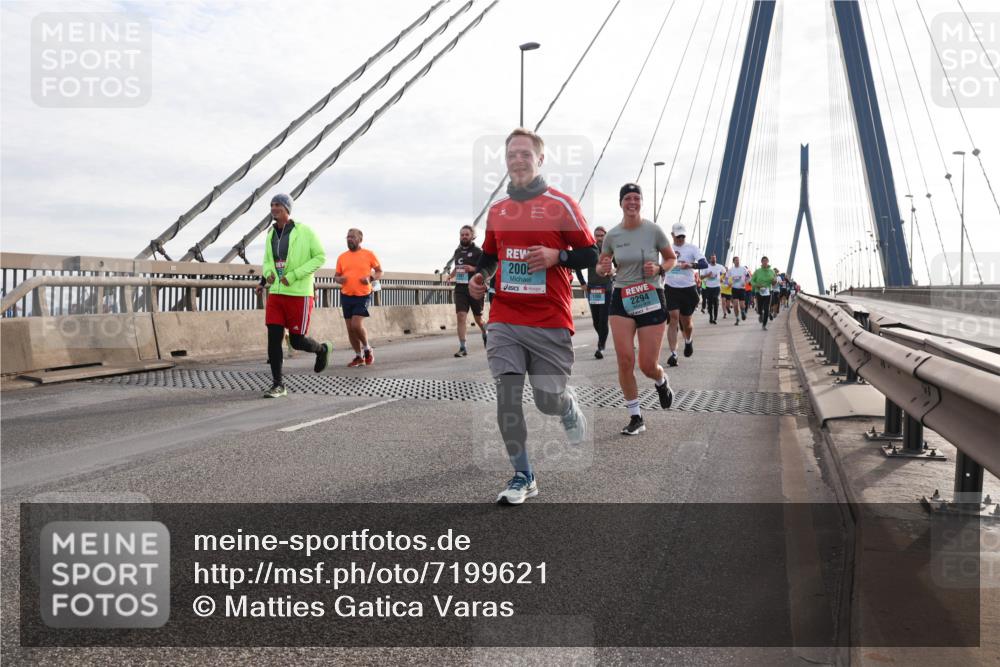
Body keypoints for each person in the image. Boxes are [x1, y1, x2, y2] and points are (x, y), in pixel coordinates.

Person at [468, 127, 597, 505]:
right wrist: (481, 278)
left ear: (540, 159)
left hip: (549, 319)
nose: (518, 160)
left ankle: (566, 405)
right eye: (512, 155)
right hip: (506, 316)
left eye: (526, 154)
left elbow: (590, 254)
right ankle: (523, 475)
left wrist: (560, 256)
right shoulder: (498, 210)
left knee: (546, 399)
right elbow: (489, 257)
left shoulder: (561, 204)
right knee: (507, 397)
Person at [598, 183, 676, 435]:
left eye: (636, 198)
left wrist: (661, 269)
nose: (632, 202)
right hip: (622, 296)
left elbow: (670, 257)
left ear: (641, 202)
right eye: (627, 198)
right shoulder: (612, 235)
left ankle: (661, 381)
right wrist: (605, 268)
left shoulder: (653, 230)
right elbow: (602, 267)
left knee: (646, 365)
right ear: (620, 203)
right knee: (624, 359)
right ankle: (636, 416)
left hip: (651, 296)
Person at [258, 193, 331, 398]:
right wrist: (269, 274)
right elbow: (266, 261)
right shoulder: (270, 234)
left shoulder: (304, 231)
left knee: (297, 341)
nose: (274, 208)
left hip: (299, 293)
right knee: (273, 339)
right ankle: (278, 384)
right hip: (277, 294)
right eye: (272, 205)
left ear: (287, 209)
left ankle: (322, 350)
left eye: (278, 205)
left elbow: (320, 257)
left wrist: (295, 275)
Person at [334, 228, 382, 367]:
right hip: (346, 295)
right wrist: (339, 279)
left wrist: (371, 277)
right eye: (348, 237)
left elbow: (380, 271)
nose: (349, 239)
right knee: (350, 328)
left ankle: (367, 349)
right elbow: (336, 276)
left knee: (356, 324)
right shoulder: (342, 257)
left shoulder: (368, 254)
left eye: (352, 237)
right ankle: (358, 356)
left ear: (360, 239)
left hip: (363, 294)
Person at [664, 222, 708, 367]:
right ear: (672, 235)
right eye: (678, 236)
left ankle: (688, 341)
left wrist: (691, 265)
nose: (680, 239)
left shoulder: (692, 248)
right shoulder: (666, 249)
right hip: (671, 288)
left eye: (683, 236)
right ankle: (673, 354)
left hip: (688, 289)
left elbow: (704, 264)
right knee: (673, 319)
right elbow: (661, 266)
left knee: (686, 323)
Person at [446, 224, 487, 357]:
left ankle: (485, 331)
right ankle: (463, 347)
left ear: (472, 236)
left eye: (466, 234)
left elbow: (486, 269)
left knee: (478, 318)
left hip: (474, 288)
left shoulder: (478, 252)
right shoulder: (457, 251)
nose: (464, 237)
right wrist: (450, 276)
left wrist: (472, 268)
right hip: (460, 288)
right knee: (461, 316)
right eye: (462, 234)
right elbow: (457, 267)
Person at [575, 225, 611, 359]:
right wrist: (582, 283)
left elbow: (620, 265)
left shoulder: (610, 250)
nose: (599, 238)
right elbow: (577, 265)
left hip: (606, 288)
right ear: (593, 236)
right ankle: (602, 340)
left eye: (602, 235)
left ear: (606, 236)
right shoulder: (590, 251)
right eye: (597, 235)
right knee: (596, 321)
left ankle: (601, 347)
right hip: (593, 289)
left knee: (603, 319)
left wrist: (614, 272)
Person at [750, 256, 778, 330]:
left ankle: (764, 325)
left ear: (768, 262)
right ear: (761, 262)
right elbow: (752, 281)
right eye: (763, 261)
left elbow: (774, 282)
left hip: (768, 292)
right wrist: (757, 285)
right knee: (759, 309)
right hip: (758, 292)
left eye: (766, 261)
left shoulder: (772, 271)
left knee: (766, 309)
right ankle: (760, 314)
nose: (765, 262)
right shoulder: (757, 271)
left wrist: (774, 282)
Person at [699, 254, 724, 325]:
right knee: (709, 303)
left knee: (715, 299)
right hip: (708, 287)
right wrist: (707, 275)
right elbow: (701, 277)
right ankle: (711, 317)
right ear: (710, 259)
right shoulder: (706, 267)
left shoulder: (720, 266)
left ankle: (715, 317)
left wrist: (722, 278)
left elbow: (725, 272)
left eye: (715, 258)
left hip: (717, 286)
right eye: (712, 258)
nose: (714, 259)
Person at [727, 255, 751, 325]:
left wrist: (745, 283)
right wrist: (729, 283)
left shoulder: (743, 269)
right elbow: (726, 278)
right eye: (736, 260)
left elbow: (749, 277)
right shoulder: (731, 270)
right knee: (735, 305)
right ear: (733, 262)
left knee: (741, 305)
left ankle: (743, 312)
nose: (737, 261)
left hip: (742, 289)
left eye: (738, 260)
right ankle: (737, 318)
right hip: (734, 288)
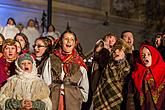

- **REQUIREMENT**
Across the listing, how many lines hold "nose"? The answer must be the number only.

- **EXERCISE SOLUTION**
10